• Task details: Return all of the data exactly as written, without the pictures.

(Items from a data source)

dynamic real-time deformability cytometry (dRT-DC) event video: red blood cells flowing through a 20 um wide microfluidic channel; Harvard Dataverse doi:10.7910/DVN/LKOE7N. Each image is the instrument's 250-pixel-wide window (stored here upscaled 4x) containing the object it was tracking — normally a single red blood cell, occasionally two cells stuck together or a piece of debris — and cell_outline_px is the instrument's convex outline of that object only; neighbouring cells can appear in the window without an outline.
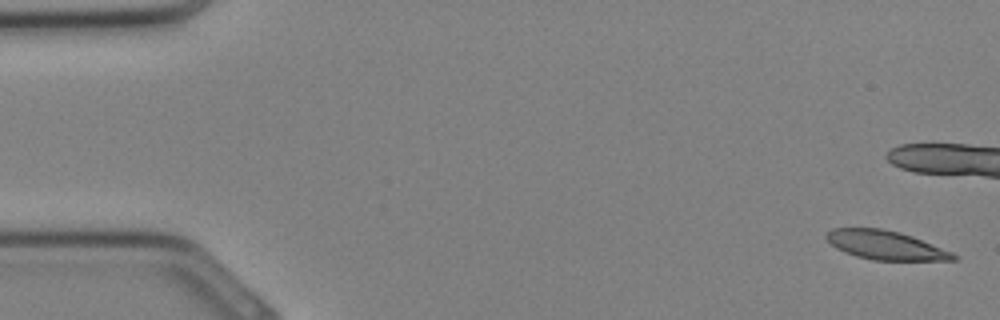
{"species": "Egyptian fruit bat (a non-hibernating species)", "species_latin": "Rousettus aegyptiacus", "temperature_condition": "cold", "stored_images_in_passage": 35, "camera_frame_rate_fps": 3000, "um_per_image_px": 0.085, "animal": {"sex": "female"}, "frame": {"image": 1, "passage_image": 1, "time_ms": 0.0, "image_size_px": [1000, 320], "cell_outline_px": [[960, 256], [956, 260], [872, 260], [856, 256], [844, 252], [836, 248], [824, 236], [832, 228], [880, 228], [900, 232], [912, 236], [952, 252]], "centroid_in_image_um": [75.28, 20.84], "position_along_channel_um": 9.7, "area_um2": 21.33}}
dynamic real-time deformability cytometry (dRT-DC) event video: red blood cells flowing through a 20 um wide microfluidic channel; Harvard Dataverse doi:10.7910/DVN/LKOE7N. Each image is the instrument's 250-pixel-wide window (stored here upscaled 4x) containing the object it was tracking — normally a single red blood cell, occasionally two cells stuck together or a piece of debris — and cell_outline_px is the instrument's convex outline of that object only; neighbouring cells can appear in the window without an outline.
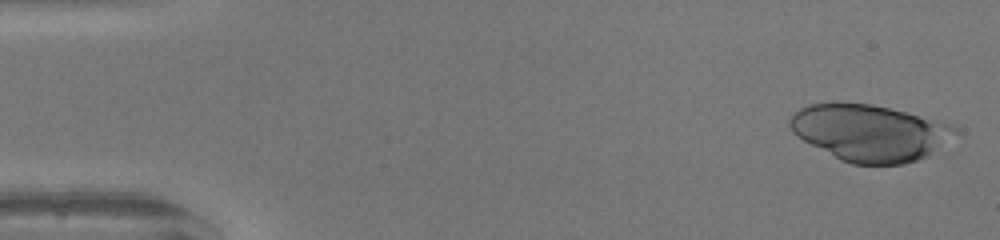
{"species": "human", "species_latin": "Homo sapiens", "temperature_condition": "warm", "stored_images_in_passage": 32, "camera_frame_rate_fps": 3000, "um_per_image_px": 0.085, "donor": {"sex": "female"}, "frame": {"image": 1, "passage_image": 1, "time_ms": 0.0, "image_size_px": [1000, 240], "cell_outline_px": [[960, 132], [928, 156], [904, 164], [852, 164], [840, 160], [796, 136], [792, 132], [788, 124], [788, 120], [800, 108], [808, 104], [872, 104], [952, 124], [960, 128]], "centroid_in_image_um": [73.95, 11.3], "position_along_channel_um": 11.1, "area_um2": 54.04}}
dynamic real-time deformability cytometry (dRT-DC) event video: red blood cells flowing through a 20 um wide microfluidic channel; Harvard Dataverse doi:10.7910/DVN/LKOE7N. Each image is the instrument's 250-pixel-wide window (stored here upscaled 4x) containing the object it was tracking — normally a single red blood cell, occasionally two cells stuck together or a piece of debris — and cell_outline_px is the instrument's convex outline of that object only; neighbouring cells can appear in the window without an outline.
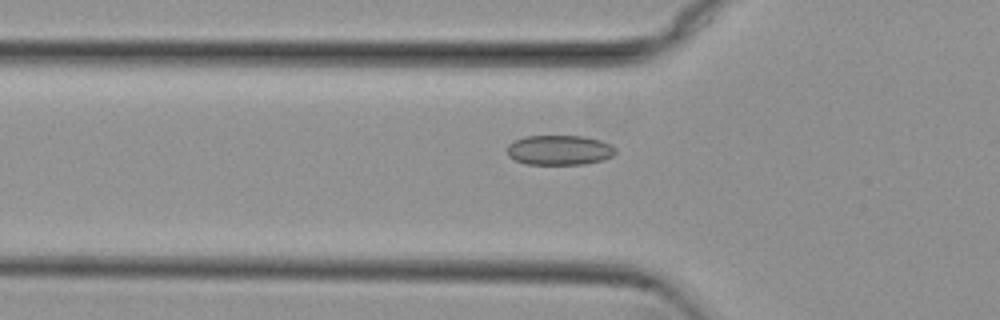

• Result:
dynamic real-time deformability cytometry (dRT-DC) event video: red blood cells flowing through a 20 um wide microfluidic channel; Harvard Dataverse doi:10.7910/DVN/LKOE7N. Each image is the instrument's 250-pixel-wide window (stored here upscaled 4x) containing the object it was tracking — normally a single red blood cell, occasionally two cells stuck together or a piece of debris — and cell_outline_px is the instrument's convex outline of that object only; neighbouring cells can appear in the window without an outline.
{"species": "Egyptian fruit bat (a non-hibernating species)", "species_latin": "Rousettus aegyptiacus", "temperature_condition": "cold", "stored_images_in_passage": 35, "camera_frame_rate_fps": 3000, "um_per_image_px": 0.085, "animal": {"sex": "female"}, "frame": {"image": 1, "passage_image": 1, "time_ms": 0.0, "image_size_px": [1000, 320], "cell_outline_px": [[960, 256], [956, 260], [872, 260], [856, 256], [844, 252], [836, 248], [824, 236], [832, 228], [880, 228], [900, 232], [912, 236], [952, 252]], "centroid_in_image_um": [75.28, 20.84], "position_along_channel_um": 9.7, "area_um2": 21.33}}
dynamic real-time deformability cytometry (dRT-DC) event video: red blood cells flowing through a 20 um wide microfluidic channel; Harvard Dataverse doi:10.7910/DVN/LKOE7N. Each image is the instrument's 250-pixel-wide window (stored here upscaled 4x) containing the object it was tracking — normally a single red blood cell, occasionally two cells stuck together or a piece of debris — and cell_outline_px is the instrument's convex outline of that object only; neighbouring cells can appear in the window without an outline.
{"species": "human", "species_latin": "Homo sapiens", "temperature_condition": "warm", "stored_images_in_passage": 32, "camera_frame_rate_fps": 3000, "um_per_image_px": 0.085, "donor": {"sex": "female"}, "frame": {"image": 1, "passage_image": 1, "time_ms": 0.0, "image_size_px": [1000, 240], "cell_outline_px": [[960, 132], [928, 156], [904, 164], [852, 164], [840, 160], [796, 136], [792, 132], [788, 124], [788, 120], [800, 108], [808, 104], [872, 104], [952, 124], [960, 128]], "centroid_in_image_um": [73.95, 11.3], "position_along_channel_um": 11.1, "area_um2": 54.04}}
dynamic real-time deformability cytometry (dRT-DC) event video: red blood cells flowing through a 20 um wide microfluidic channel; Harvard Dataverse doi:10.7910/DVN/LKOE7N. Each image is the instrument's 250-pixel-wide window (stored here upscaled 4x) containing the object it was tracking — normally a single red blood cell, occasionally two cells stuck together or a piece of debris — and cell_outline_px is the instrument's convex outline of that object only; neighbouring cells can appear in the window without an outline.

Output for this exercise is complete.